Thermax Ltd’s stock has gained momentum in the last three months on news of its improving order book. Since September when news of orders has been trickling in, the share price has shot up from around Rs460 to Rs617. From current levels, the upside in terms of returns for the investor is limited, as the full year could post a marginal decline or flat sales.
Thermax gained higher revenue visibility with an order book on a consolidated basis of around Rs5,060 crore during the first half of FY10. Of this the domestic order balance is around Rs4,400 crore and the international component around Rs650 crore. By March 2010, the company is confident of bagging another Rs1,500 to Rs1,700 crore worth of orders. However, these orders will be executed over a 16-20 month cycle. This means that these orders to translate into revenues only from FY11 onwards.

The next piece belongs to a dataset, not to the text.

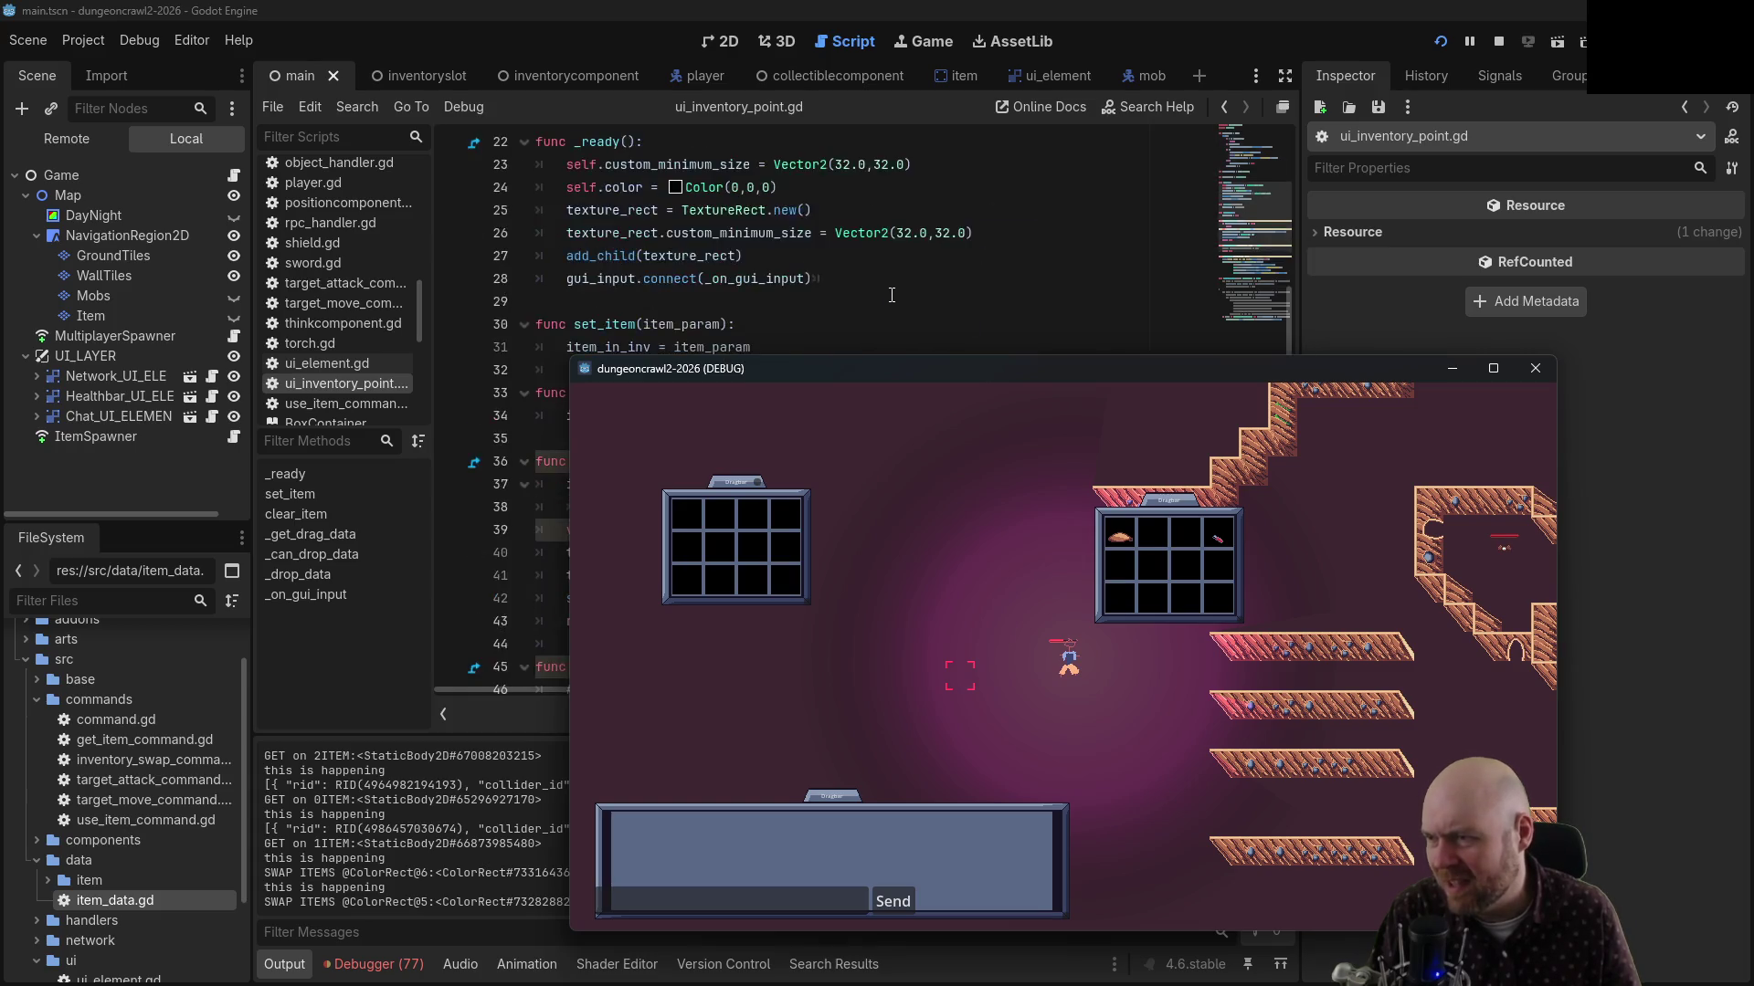
{"action": "scroll", "coordinate": [868, 291], "scroll_direction": "down", "scroll_amount": 5}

Thermax is a play on the energy and capital goods segment in the private sector, where huge spends are yet to be seen. Nearly 80% of its revenues accrue from the energy sector and balance from the environmental segment where it has small orders from the municipal sector. A third of the order book is now from utilities. Cement accounts for 22%, food 10%, textiles 7%, metals 5% and municipal corporations 5%.
Graphics: Sandeep Bhatnagar / Mint
Its weak order back log during the second half of FY09 coupled with the longer execution cycle led to negative top line growth in the second quarter of FY10. On a stand alone basis, revenues fell 15% to Rs680 crore and operating profit was down nearly 40% at Rs 79 crore when compared to the previous corresponding period. The net profit was marginally down by 5% at Rs54 crore.
This trend could continue during the second half of FY10 too. Analysts’ consensus is that revenues for the full year will be in line with that of FY09 when it clocked revenues of around Rs3,460 crore. The same could be true of earnings per share which was around Rs24 during FY09. At the current price, FY10 earnings are discounted around 25 times.
While this is an indication of investor confidence, one cannot expect returns in the near future. An expansion in profit and earnings will be seen from FY11 onwards.